Home again in this drippy room, I'm filling this week's zine orders, listening to the rain, looking out the window, and wondering if everyone feels as alone as me.

From Pathetic Life #19
Monday, Dec. 11, 1995

This is an entry retyped from an on-paper zine I wrote many years ago, called Pathetic Life. The opinions stated were my opinions then, but might not be my opinions now. Also, I said and did some disgusting things, so parental guidance is advised.

6 comments:

  1. I was just thinking it might be time for a song of he week, although I very much enjoy your songlists. So . . .

    I've been a fan of They Might Be Giants since the early days of Don't Let's Stop and Ana Ng, and they rarely disappoint. They're nearly a generation younger than me, and I don't pretend to understand what they did to music, or what New York did to them, but they managed to grasp the profound from time to time.

    Here is a video of them from The Tonight Show in 1990 (unfortunately Leno is guesting; fortunately, Doc is playing himself).

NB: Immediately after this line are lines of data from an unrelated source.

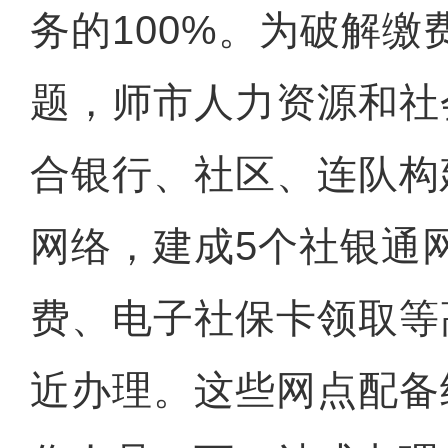
务的100%。为破解缴
题，师市人力资源和社
合银行、社区、连队构
网络，建成5个社银通
费、电子社保卡领取等
近办理。这些网点配备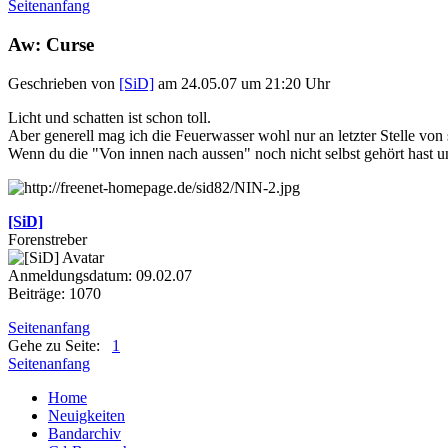
Seitenanfang
Aw: Curse
Geschrieben von
[SiD]
am 24.05.07 um 21:20 Uhr
Licht und schatten ist schon toll.
Aber generell mag ich die Feuerwasser wohl nur an letzter Stelle von
Wenn du die "Von innen nach aussen" noch nicht selbst gehört hast
[SiD]
Forenstreber
Anmeldungsdatum: 09.02.07
Beiträge: 1070
Seitenanfang
Gehe zu Seite:
1
Seitenanfang
Home
Neuigkeiten
Bandarchiv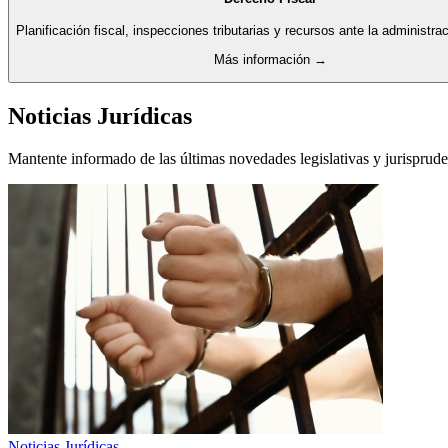
Planificación fiscal, inspecciones tributarias y recursos ante la administraci
Más información →
Noticias Jurídicas
Mantente informado de las últimas novedades legislativas y jurisprude
Noticias Jurídicas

    This is one of TMBG's best tunes, Birdhouse In Your Soul.

    Note: I briefly played the trumpet's first cousin when I was a lad and the note Doc hits and holds in live performance is remarkable.

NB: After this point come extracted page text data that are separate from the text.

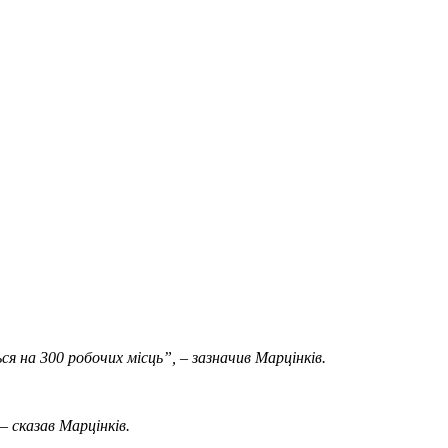
ся на 300 робочих місць”, – зазначив Марцінків.
– сказав Марцінків.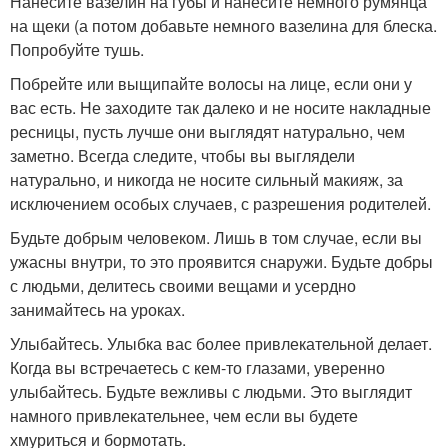
Нанесите вазелин на губы и нанесите немного румянца
на щеки (а потом добавьте немного вазелина для блеска.
Попробуйте тушь.
Побрейте или выщипайте волосы на лице, если они у
вас есть. Не заходите так далеко и не носите накладные
ресницы, пусть лучше они выглядят натурально, чем
заметно. Всегда следите, чтобы вы выглядели
натурально, и никогда не носите сильный макияж, за
исключением особых случаев, с разрешения родителей.
Будьте добрым человеком. Лишь в том случае, если вы
ужасны внутри, то это проявится снаружи. Будьте добры
с людьми, делитесь своими вещами и усердно
занимайтесь на уроках.
Улыбайтесь. Улыбка вас более привлекательной делает.
Когда вы встречаетесь с кем-то глазами, уверенно
улыбайтесь. Будьте вежливы с людьми. Это выглядит
намного привлекательнее, чем если вы будете
хмуриться и бормотать.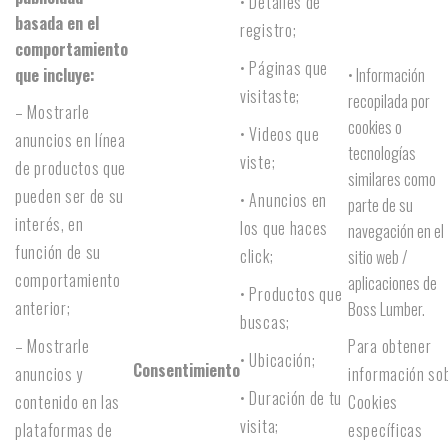
• Detalles de
basada en el
registro;
comportamiento
• Páginas que
que incluye:
• Información
visitaste;
recopilada por
– Mostrarle
cookies o
• Videos que
anuncios en línea
tecnologías
viste;
de productos que
similares como
pueden ser de su
• Anuncios en
parte de su
interés, en
los que haces
navegación en el
función de su
click;
sitio web /
comportamiento
aplicaciones de
• Productos que
anterior;
Boss Lumber.
buscas;
– Mostrarle
Para obtener
• Ubicación;
Consentimiento
anuncios y
información so
• Duración de tu
contenido en las
Cookies
visita;
plataformas de
específicas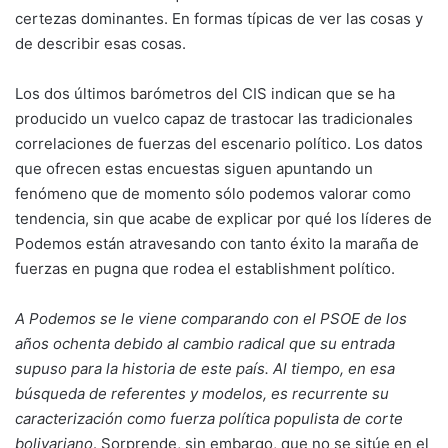
certezas dominantes. En formas típicas de ver las cosas y
de describir esas cosas.
Los dos últimos barómetros del CIS indican que se ha
producido un vuelco capaz de trastocar las tradicionales
correlaciones de fuerzas del escenario político. Los datos
que ofrecen estas encuestas siguen apuntando un
fenómeno que de momento sólo podemos valorar como
tendencia, sin que acabe de explicar por qué los líderes de
Podemos están atravesando con tanto éxito la maraña de
fuerzas en pugna que rodea el establishment político.
A Podemos se le viene comparando con el PSOE de los
años ochenta debido al cambio radical que su entrada
supuso para la historia de este país. Al tiempo, en esa
búsqueda de referentes y modelos, es recurrente su
caracterización como fuerza política populista de corte
bolivariano
. Sorprende, sin embargo, que no se sitúe en el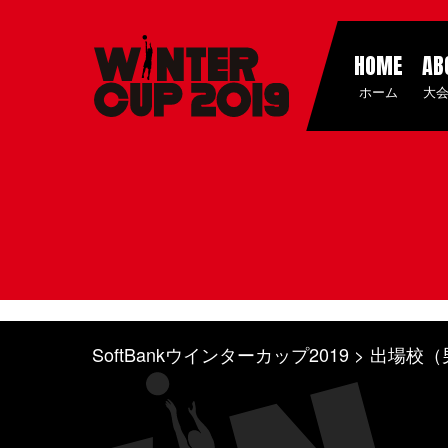
HOME
AB
ホーム
大
SoftBankウインターカップ2019
出場校（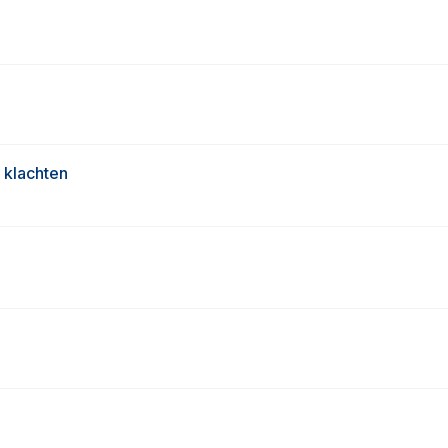
 klachten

    Here are John and John, They Might Be Giants, singing Birdhouse In Your Soul.

    https://www.youtube.com/watch?v=_zkRjrGmTl4

    jtb

    (If somebody wants to light up this link, I'd really appreciate it. Thanks.)

    ReplyDelete
    Replies
    1. The name of TMBG's first radio play song is "Don't Let's Start". I should probably proof my own comments.

      John

      Delete
    2. A link lit up.

      Never heard that song before, so it must've not been a hit. Clever and wordy and I like clever words so I like it, grazi.

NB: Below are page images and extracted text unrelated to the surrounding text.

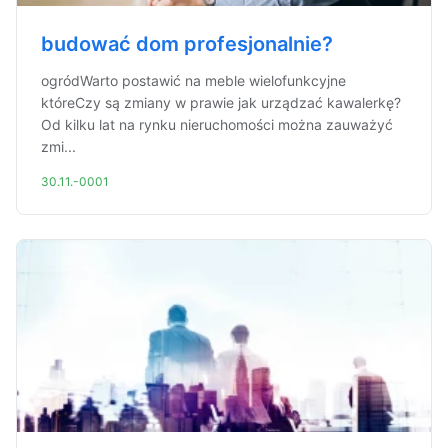
budować dom profesjonalnie?
ogródWarto postawić na meble wielofunkcyjne
któreCzy są zmiany w prawie jak urządzać kawalerkę?
Od kilku lat na rynku nieruchomości można zauważyć
zmi...
30.11.-0001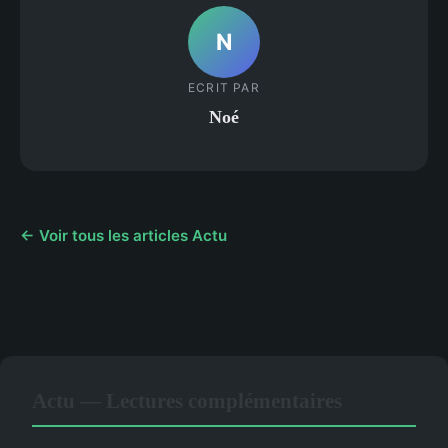
N
ECRIT PAR
Noé
← Voir tous les articles Actu
Actu — Lectures complémentaires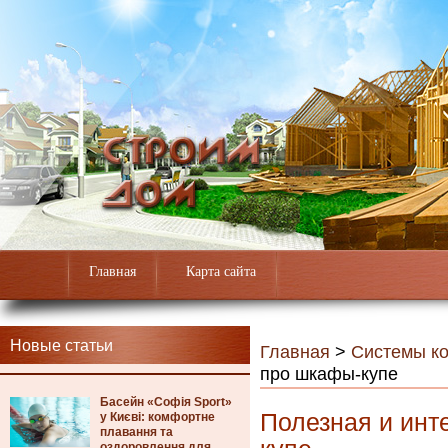
Главная
Карта сайта
Новые статьи
Главная
>
Системы к
про шкафы-купе
Басейн «Софія Sport»
Полезная и ин
у Києві: комфортне
плавання та
оздоровлення для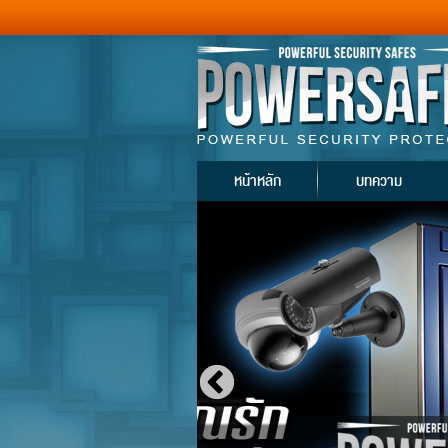
หน้าหลัก
บทความ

      Doc Severinsen is still alive, which pleasantly surprises me. Wikipedia says he was the last performer to play but not sing the National Anthem an an MLB All-Star Game.

      I love bonkers trivia like that.

      Delete
    3. "Birdhouse In Your Soul" was #1 on College Radio Charts in 1990 and beyond, but I'm not sure that anyone other than ASCAP and BMI and a couple of industry publications has payed much attention to singles charts since the 80s. There are certainly digital singles, and people buy them for their portable play devices (almost entirely "phones" today [except for me]), but it's mostly been an album world for a while. I suppose the odd surviving AM Morning Zoo format still announces chart position, but I think by now most of the animals have been released to the wild. I don't exactly keep track of radio stations that play music, so maybe I'm out of date.

      jtb

      Delete
    4. Thanks for the light. It's a fine song.

      jtb

      Delete
    5. As of a few months ago, before my car conked out, so the last time I listened to the radio, the still played American Top 40 with Casey Kasem every weekend — recordings of 40-year-old shows.

      Other than that, I have not intentionally listened to rock on the radio since the 1990s. Too many commercials and idiotic DJs, who are just as bad as the commercials. Until they bring back Emperor Smith, I'm not listening.

      Also not buying. There are perhaps half a dozen songs on my playlist I've paid for, all from tiny bands nobody knows. The big bands don't need me.